[Aim of the exercise]
Every entry, start to finish, should be printed verbatim without pictures.

Records contained in a dataset:

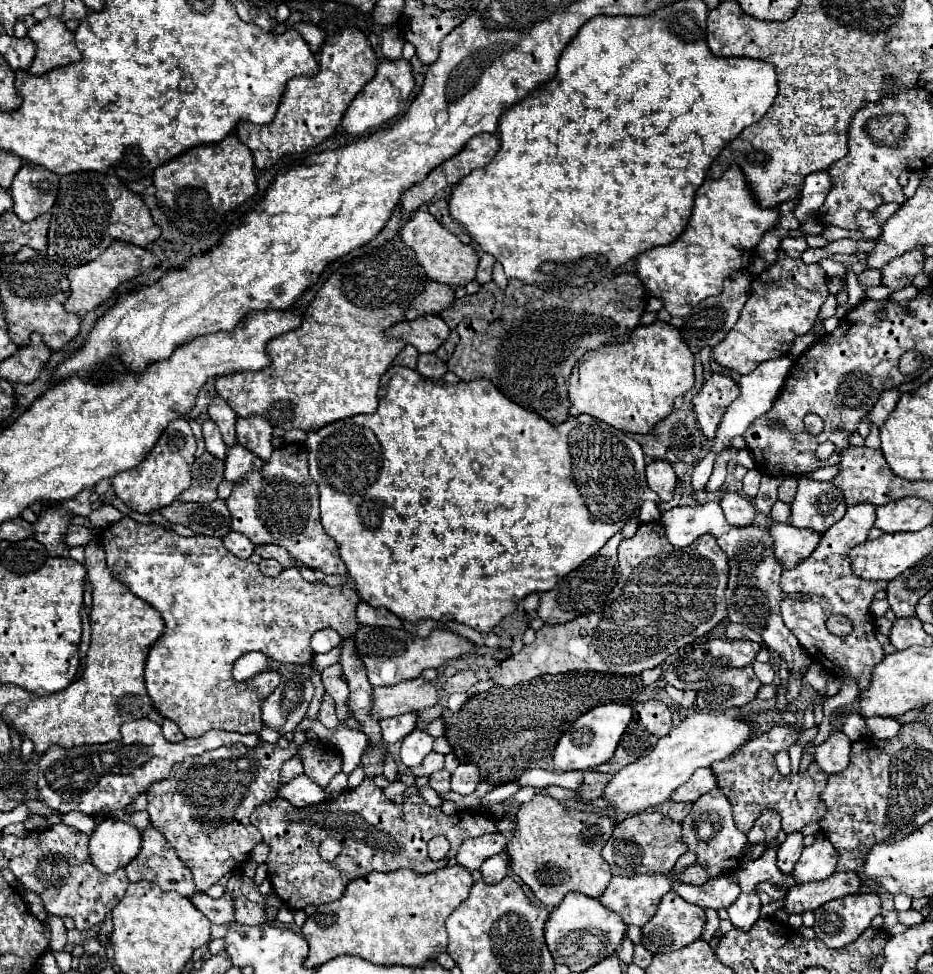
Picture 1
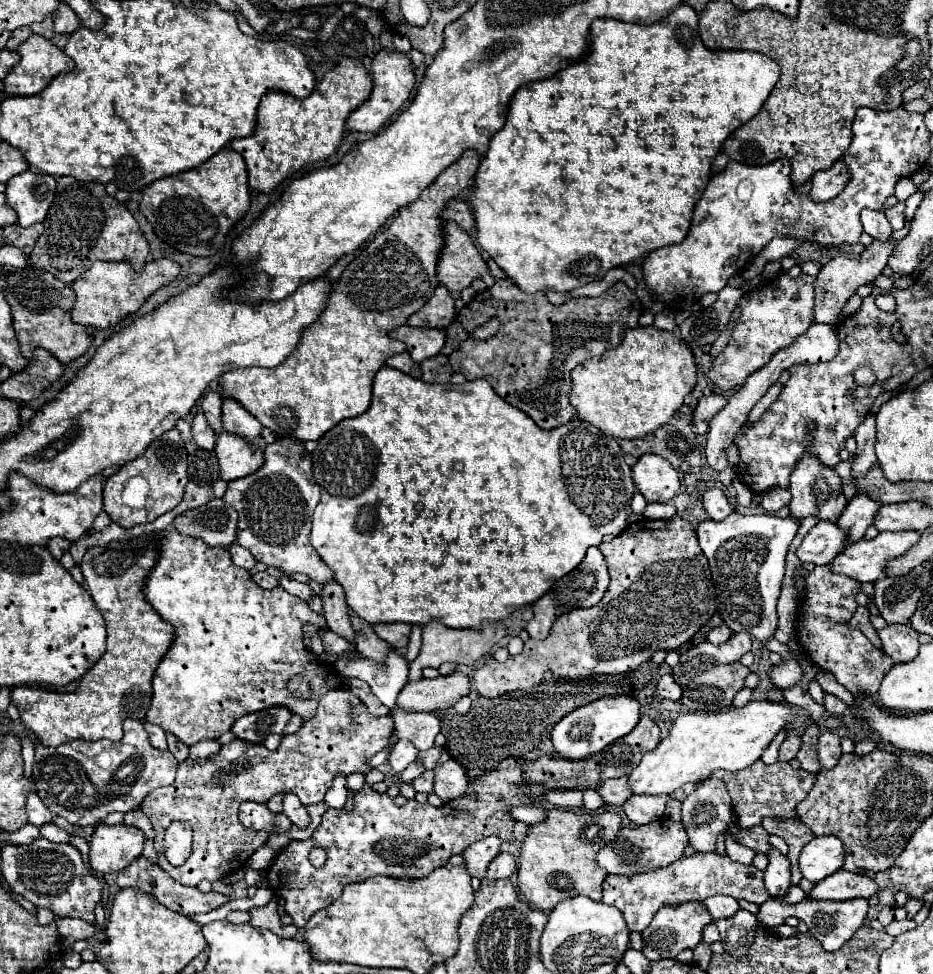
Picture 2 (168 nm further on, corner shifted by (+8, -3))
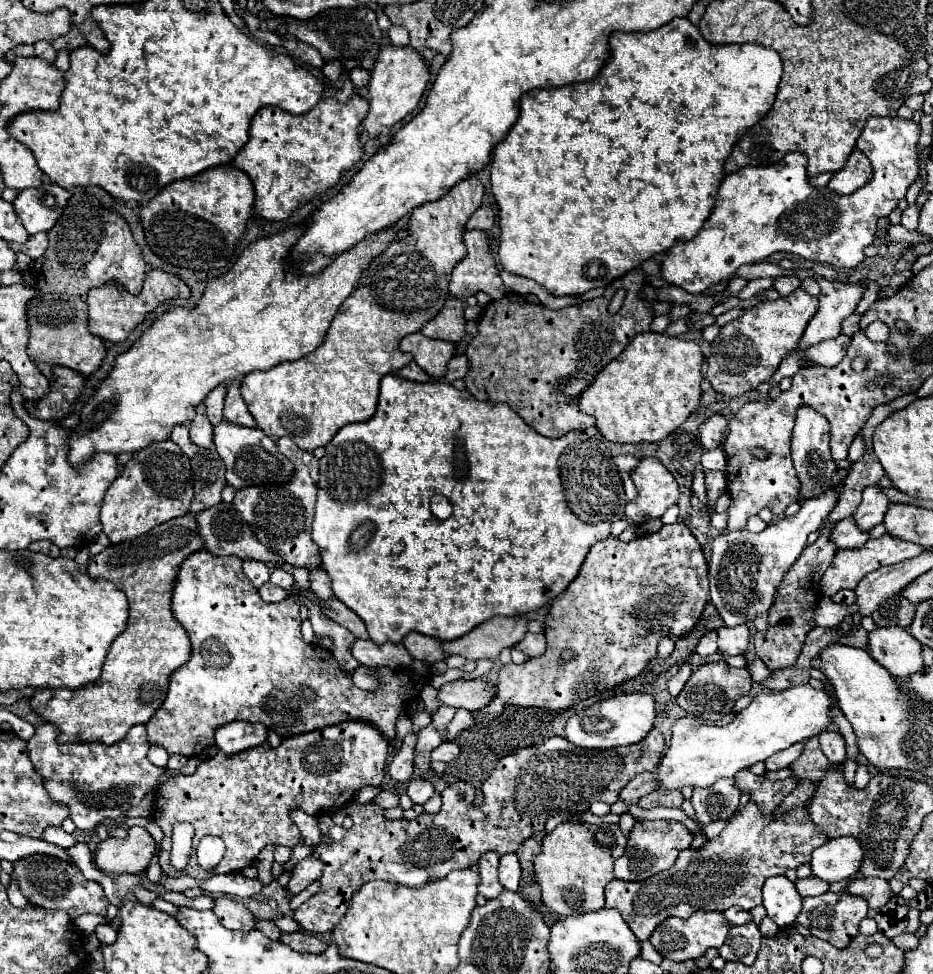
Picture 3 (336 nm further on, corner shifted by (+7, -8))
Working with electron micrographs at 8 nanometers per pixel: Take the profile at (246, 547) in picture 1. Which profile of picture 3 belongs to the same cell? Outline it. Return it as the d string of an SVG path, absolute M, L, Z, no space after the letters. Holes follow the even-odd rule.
M244 561L244 573L254 587L262 587L270 579L270 567L258 561Z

[Exercise output]
Picture 1
Picture 2 (168 nm further on, corner shifted by (+8, -3))
Picture 3 (336 nm further on, corner shifted by (+7, -8))
Working with electron micrographs at 8 nanometers per pixel: Take the profile at (246, 547) in picture 1. Which profile of picture 3 belongs to the same cell? Outline it. Return it as the d string of an SVG path, absolute M, L, Z, no space after the letters. Holes follow the even-odd rule.
M244 561L244 573L254 587L262 587L270 579L270 567L258 561Z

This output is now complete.